Tuesday, April 17, 2012

Miss Weber's Goodbye

Natalie Weber, a girl I went to high school with, passed away Friday. I didn't know her very well but her family and mine knew each other pretty well. Her mother was once of my high school teachers and her brother accompanied me to Homecoming my sophomore year of high school. 

Natalie was a victim of Depression, which eventually lead her to committing suicide. It hurts me so much just to think about the reason for someone completing that act. To think that no one loves you that much. Or that not enough people care. The calling hours where supposed to be from 3-7 but my sister left at 10:15 and there was another half hour behind her. There was so much love and support there for her that she never knew. I was talking with her Father and it broke my heart when he said, 'I wish she could see this. All this support that was here for her.' Then he started to tear up and it broke my heart into a million pieces. I NEVER wanted another parent to feel like that EVER again and I never wanted anyone to feel like Natalie did. That there wasn't anything else they could do, that no one cared enough to listen to her. It makes me want to go into psychology and help people like Natalie so much that it's overwhelming. 

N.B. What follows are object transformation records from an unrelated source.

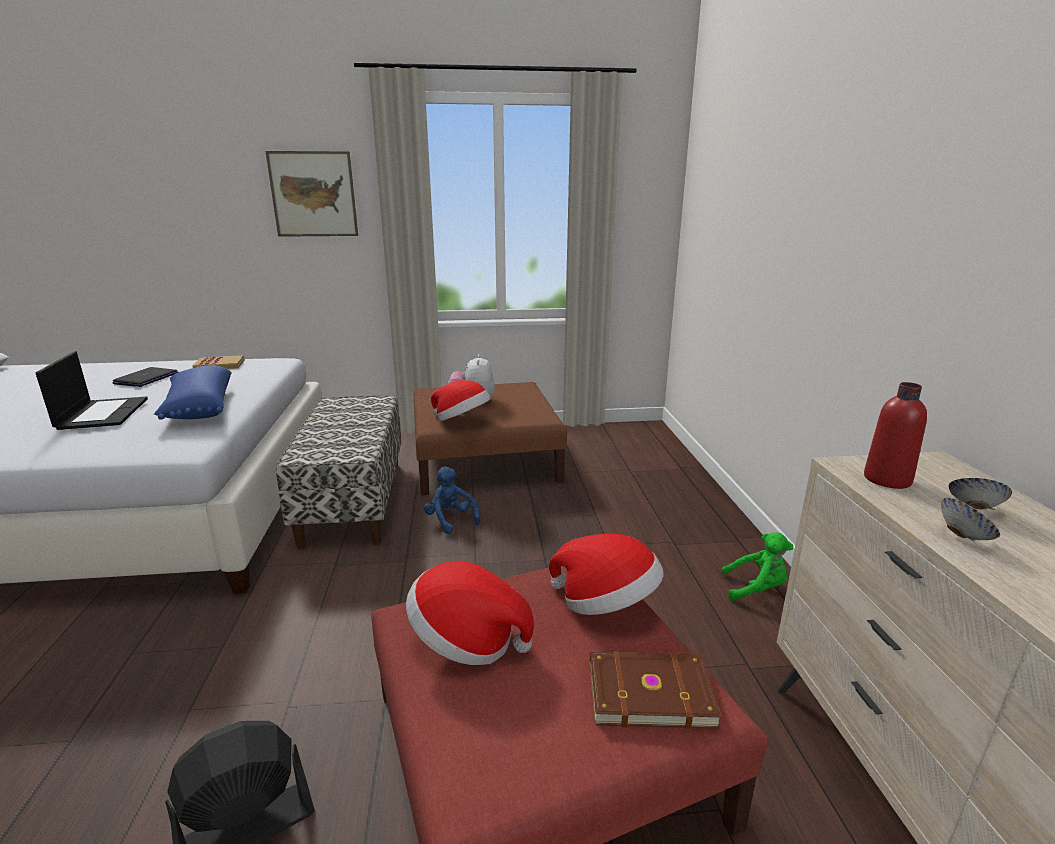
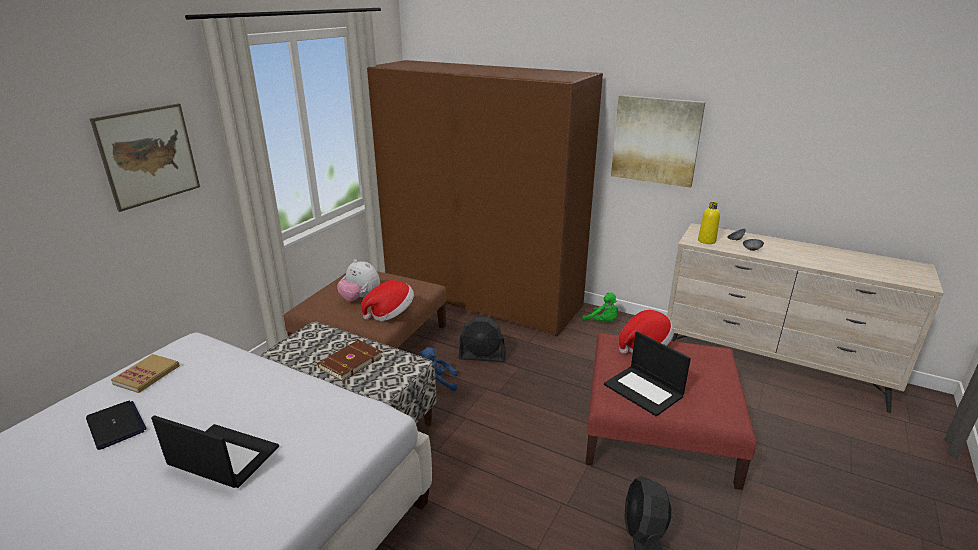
camera: 55 degrees left, 5 degrees up
(198, 408) = (283, 401): blue pillow -> none
(466, 640) = (644, 390): hat -> laptop
(535, 526) = (482, 356): none -> black fan
(648, 691) = (704, 360): brown book -> brown book (349, 362)
(657, 477) = (480, 296): none -> brown wardrobe
(756, 589) = (602, 322): green plush toy -> green plush toy turned 90 degrees clockwise
(887, 479) = (706, 241): red bottle -> yellow bottle
(914, 249) = (656, 140): none -> picture

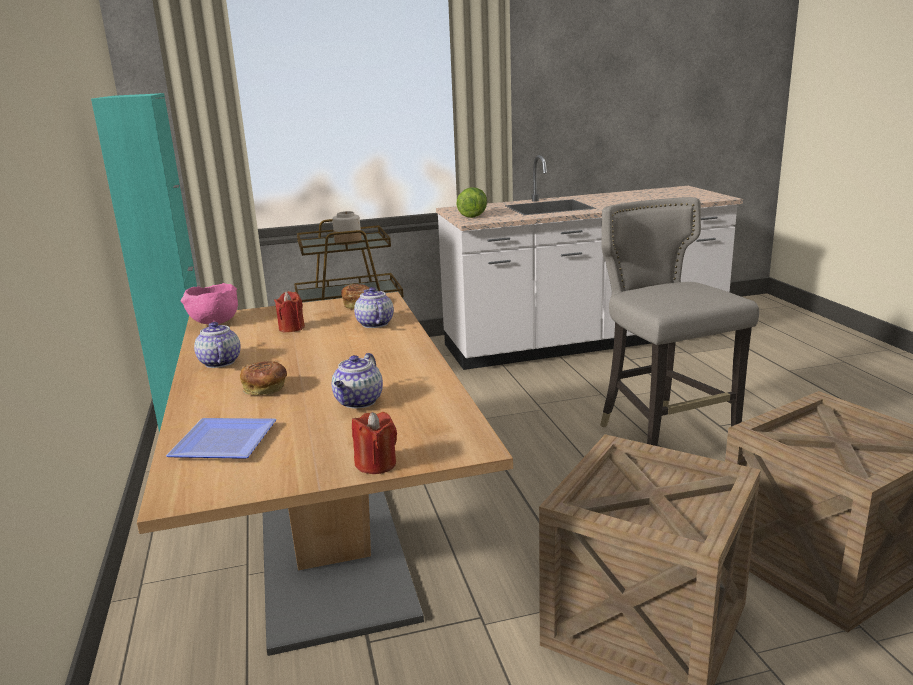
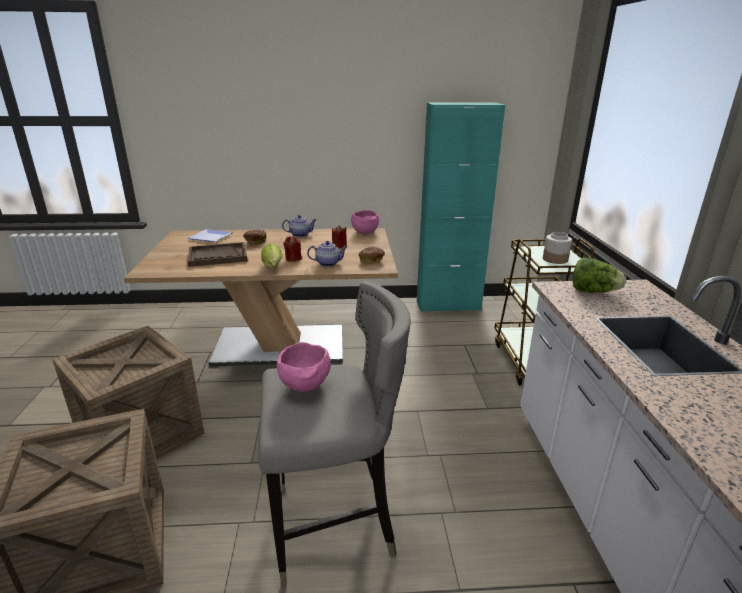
camera: 100 degrees right, 5 degrees up
(359, 402) = (217, 256): teapot -> brown tray
(376, 464) = (156, 257): red candle -> red candle (293, 259)
(403, 351) = (273, 267): none -> lettuce
(672, 296) = (305, 386): none -> pink bowl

Could I help people like Natalie? Could I have enough patience and control to be able to help someone without making them worse? Would I be able to handle it if I couldn't help one or two of them? Am I willing to take that risk?

I just saw a quote that says, 'Everyone dies but not everyone lives.' At first, it makes sense when people say that, but if you think about it, honestly, can you say that's true? That's implying that people sit around and want to make their lives miserable - they do absolutely nothing for themselves and don't care to improve their life. Just because people aren't partying it up and living the way others think they should doesn't mean they aren't living their life the best they know how. It's self preservation to make oneself happy - is it not? Even people who are depressed and sitting in their houses all day. They are living to the extent that they know how. They haven't given up and doing only what they know how. They are living just as much as someone partying it up because that's all they can handle. Having a mental illness, like Depression, to me, is something that people have to learn to live with. They live their life the best they know how and can. It may not look like fun to you, and it probably isn't much to them either, but if that's all they can handle, then is it nice to say they aren't living? At that point in time it's the best they can give. I'm not saying they shouldn't get help, because they should, but saying they aren't living life to it's fullest, in their situation, it's not true. 

My sister commented on drinking a beer for Natalie because she thought Natalie would want her life celebrated and not have her death be dwelled on. If that was true though, would she have killed herself? If she wanted her life to be celebrated, would she have ended it? 

These have just been things running through my mind lately. Depression is a deep and complicated thing that isn't fully understood. I know I'll never understand it in it's entirty but it leads a lot of questions to the way people live their lives and why they do the things they do, which always fascinates me. 

RIP Natalie Weber - you are missed by many.